Record excerpts:

+ + + + +

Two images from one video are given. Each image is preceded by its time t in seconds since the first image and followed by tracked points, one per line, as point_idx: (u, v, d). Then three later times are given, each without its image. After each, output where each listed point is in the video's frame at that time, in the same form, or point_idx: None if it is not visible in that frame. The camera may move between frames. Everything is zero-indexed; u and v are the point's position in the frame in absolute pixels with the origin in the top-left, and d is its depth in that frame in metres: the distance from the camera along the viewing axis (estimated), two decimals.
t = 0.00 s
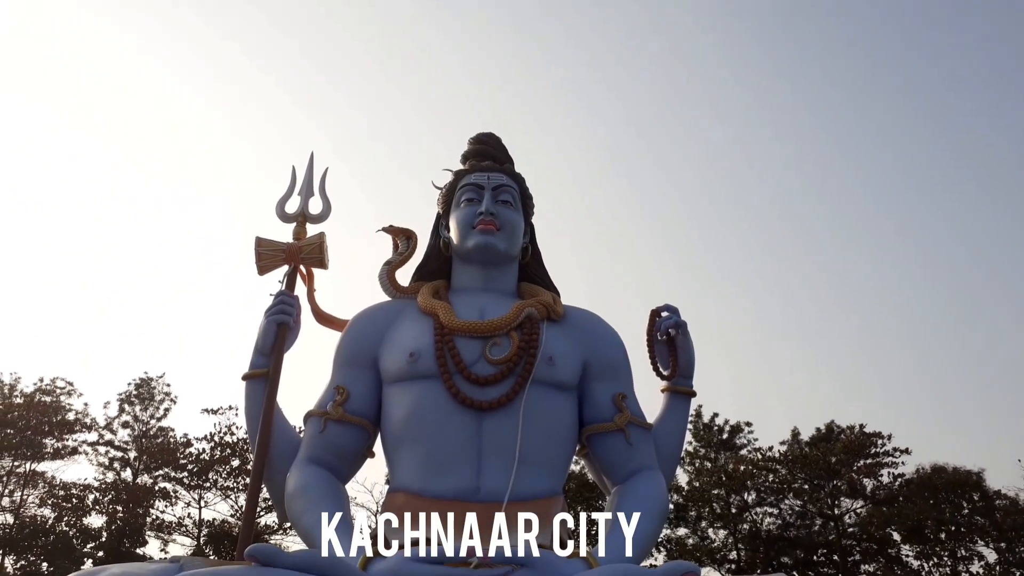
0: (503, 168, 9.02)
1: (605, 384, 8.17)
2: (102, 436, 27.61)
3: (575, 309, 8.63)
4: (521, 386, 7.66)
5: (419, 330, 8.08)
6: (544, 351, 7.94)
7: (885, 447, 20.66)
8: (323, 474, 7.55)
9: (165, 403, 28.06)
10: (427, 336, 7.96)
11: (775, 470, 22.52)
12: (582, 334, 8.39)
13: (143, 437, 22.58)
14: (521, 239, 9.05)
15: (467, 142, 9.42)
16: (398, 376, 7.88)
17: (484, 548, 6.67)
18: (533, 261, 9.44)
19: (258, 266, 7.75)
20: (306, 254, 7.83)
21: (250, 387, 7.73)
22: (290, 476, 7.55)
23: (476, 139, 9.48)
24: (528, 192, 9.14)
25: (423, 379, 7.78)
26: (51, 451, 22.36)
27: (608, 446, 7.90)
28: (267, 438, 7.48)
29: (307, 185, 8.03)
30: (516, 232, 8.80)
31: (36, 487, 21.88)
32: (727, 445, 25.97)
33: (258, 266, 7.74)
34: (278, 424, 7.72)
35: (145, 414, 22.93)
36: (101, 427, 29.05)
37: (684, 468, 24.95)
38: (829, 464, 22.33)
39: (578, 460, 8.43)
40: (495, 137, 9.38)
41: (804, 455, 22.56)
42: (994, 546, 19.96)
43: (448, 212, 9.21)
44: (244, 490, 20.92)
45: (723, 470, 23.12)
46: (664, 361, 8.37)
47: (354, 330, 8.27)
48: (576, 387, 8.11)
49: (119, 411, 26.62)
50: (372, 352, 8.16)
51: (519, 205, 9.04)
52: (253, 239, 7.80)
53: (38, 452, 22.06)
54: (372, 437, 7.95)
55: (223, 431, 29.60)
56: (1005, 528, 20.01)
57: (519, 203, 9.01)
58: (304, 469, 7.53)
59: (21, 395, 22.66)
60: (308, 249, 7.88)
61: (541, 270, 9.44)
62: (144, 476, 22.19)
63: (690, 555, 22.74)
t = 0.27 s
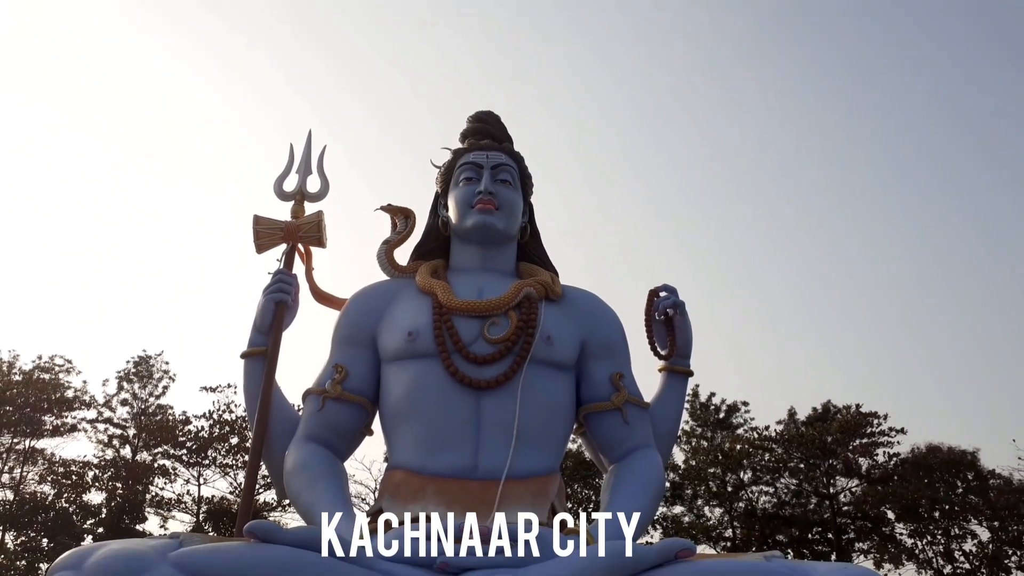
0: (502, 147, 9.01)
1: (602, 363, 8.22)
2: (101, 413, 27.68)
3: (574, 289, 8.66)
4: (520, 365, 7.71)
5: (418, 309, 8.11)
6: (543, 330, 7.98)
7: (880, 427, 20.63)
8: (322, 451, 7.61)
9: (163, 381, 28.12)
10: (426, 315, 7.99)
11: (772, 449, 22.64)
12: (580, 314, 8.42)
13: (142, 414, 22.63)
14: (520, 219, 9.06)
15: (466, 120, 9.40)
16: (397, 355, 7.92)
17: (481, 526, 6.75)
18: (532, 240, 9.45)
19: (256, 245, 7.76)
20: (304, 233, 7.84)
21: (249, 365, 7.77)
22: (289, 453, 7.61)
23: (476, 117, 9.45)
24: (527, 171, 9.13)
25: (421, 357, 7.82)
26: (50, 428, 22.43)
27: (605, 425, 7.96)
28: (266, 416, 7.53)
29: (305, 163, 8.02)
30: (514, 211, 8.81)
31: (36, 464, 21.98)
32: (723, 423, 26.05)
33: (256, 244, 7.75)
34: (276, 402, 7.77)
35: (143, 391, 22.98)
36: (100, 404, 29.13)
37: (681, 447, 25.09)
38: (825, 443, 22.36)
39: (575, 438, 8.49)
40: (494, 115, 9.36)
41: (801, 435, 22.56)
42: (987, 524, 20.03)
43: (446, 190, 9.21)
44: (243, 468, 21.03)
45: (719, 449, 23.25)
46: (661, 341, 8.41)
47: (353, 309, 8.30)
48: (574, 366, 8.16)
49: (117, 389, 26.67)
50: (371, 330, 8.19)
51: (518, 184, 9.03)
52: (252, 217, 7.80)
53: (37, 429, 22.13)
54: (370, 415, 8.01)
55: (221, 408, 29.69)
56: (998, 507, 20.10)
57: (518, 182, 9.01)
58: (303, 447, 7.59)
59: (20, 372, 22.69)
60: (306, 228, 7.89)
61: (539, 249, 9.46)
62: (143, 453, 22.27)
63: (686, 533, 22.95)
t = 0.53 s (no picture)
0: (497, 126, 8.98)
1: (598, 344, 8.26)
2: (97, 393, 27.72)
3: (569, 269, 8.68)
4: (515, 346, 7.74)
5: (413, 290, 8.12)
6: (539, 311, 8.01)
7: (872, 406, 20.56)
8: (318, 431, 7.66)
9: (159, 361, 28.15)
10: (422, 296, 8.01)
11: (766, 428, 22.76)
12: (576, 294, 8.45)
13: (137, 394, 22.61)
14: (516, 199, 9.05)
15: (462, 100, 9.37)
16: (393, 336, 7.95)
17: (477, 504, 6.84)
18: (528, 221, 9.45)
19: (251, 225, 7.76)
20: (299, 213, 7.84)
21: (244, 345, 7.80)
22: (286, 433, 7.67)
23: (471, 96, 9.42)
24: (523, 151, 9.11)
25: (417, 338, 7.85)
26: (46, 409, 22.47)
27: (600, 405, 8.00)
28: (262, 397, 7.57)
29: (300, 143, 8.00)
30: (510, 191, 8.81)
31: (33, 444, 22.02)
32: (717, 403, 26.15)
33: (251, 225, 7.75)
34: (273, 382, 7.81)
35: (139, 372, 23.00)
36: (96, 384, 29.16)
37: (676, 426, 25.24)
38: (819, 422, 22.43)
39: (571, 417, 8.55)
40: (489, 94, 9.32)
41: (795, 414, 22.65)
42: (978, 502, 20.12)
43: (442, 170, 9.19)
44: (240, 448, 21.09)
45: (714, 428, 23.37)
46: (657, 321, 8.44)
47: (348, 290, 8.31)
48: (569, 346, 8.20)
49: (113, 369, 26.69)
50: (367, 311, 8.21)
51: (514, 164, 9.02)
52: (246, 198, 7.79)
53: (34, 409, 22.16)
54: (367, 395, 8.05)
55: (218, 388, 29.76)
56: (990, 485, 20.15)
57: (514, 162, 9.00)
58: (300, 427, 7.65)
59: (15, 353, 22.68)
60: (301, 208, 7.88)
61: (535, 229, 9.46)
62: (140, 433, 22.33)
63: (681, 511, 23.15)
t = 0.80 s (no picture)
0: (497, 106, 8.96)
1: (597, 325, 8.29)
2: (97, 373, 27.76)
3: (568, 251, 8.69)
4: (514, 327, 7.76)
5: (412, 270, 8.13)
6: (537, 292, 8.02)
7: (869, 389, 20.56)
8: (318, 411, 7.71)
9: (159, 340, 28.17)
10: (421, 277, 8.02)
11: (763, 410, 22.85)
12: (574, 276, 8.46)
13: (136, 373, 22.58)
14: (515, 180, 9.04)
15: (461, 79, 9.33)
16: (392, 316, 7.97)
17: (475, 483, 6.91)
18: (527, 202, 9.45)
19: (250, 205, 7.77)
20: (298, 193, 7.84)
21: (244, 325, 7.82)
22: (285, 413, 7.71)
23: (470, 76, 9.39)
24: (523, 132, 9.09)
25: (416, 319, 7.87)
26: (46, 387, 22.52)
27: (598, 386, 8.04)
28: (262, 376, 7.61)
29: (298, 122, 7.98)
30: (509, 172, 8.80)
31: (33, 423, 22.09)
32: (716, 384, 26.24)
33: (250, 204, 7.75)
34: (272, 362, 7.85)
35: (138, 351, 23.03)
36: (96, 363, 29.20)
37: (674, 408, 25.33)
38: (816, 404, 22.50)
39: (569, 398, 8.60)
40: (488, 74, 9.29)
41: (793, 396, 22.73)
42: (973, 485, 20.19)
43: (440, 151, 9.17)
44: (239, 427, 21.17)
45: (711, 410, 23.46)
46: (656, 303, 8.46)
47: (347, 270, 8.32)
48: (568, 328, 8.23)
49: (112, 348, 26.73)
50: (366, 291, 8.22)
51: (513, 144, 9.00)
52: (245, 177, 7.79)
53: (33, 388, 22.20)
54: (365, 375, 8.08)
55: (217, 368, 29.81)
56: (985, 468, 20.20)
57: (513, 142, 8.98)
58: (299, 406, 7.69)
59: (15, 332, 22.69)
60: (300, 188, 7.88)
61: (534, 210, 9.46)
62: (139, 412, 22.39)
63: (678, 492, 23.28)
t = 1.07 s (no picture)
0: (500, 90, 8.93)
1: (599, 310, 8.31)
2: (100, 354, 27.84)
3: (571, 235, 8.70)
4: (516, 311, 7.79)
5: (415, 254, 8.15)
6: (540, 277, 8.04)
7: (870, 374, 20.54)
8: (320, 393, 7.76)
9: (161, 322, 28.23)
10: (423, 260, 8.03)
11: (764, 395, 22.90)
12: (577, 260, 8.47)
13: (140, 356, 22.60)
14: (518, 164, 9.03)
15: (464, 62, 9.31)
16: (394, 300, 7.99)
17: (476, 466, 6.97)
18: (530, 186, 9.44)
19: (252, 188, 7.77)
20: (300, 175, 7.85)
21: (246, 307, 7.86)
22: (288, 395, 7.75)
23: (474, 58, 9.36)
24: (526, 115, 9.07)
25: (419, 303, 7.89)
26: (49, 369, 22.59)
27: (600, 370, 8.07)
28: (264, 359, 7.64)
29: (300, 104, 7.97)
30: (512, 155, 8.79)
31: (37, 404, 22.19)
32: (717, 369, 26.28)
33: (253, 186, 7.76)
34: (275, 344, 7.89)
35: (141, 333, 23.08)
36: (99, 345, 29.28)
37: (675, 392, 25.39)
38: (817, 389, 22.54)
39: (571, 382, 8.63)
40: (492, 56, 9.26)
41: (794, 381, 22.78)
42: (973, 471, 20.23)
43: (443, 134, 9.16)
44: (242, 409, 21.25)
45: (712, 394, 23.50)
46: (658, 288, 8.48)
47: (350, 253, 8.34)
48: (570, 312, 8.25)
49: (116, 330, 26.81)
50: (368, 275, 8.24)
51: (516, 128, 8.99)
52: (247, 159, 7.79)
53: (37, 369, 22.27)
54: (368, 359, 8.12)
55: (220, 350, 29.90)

+ + + + +

Exercise:
Reproduce exactly the section above that begins at the line containing "6: (543, 330, 7.98)" and ends at the line containing "40: (494, 115, 9.36)", leaving out all other lines.

Solution to this problem:
6: (543, 330, 7.98)
7: (880, 427, 20.63)
8: (322, 451, 7.61)
9: (163, 381, 28.12)
10: (426, 315, 7.99)
11: (772, 449, 22.64)
12: (580, 314, 8.42)
13: (142, 414, 22.63)
14: (520, 219, 9.06)
15: (466, 120, 9.40)
16: (397, 355, 7.92)
17: (481, 526, 6.75)
18: (532, 240, 9.45)
19: (256, 245, 7.76)
20: (304, 233, 7.84)
21: (249, 365, 7.77)
22: (289, 453, 7.61)
23: (476, 117, 9.45)
24: (527, 171, 9.13)
25: (421, 357, 7.82)
26: (50, 428, 22.43)
27: (605, 425, 7.96)
28: (266, 416, 7.53)
29: (305, 163, 8.02)
30: (514, 211, 8.81)
31: (36, 464, 21.98)
32: (723, 423, 26.05)
33: (256, 244, 7.75)
34: (276, 402, 7.77)
35: (143, 391, 22.98)
36: (100, 404, 29.13)
37: (681, 447, 25.09)
38: (825, 443, 22.36)
39: (575, 438, 8.49)
40: (494, 115, 9.36)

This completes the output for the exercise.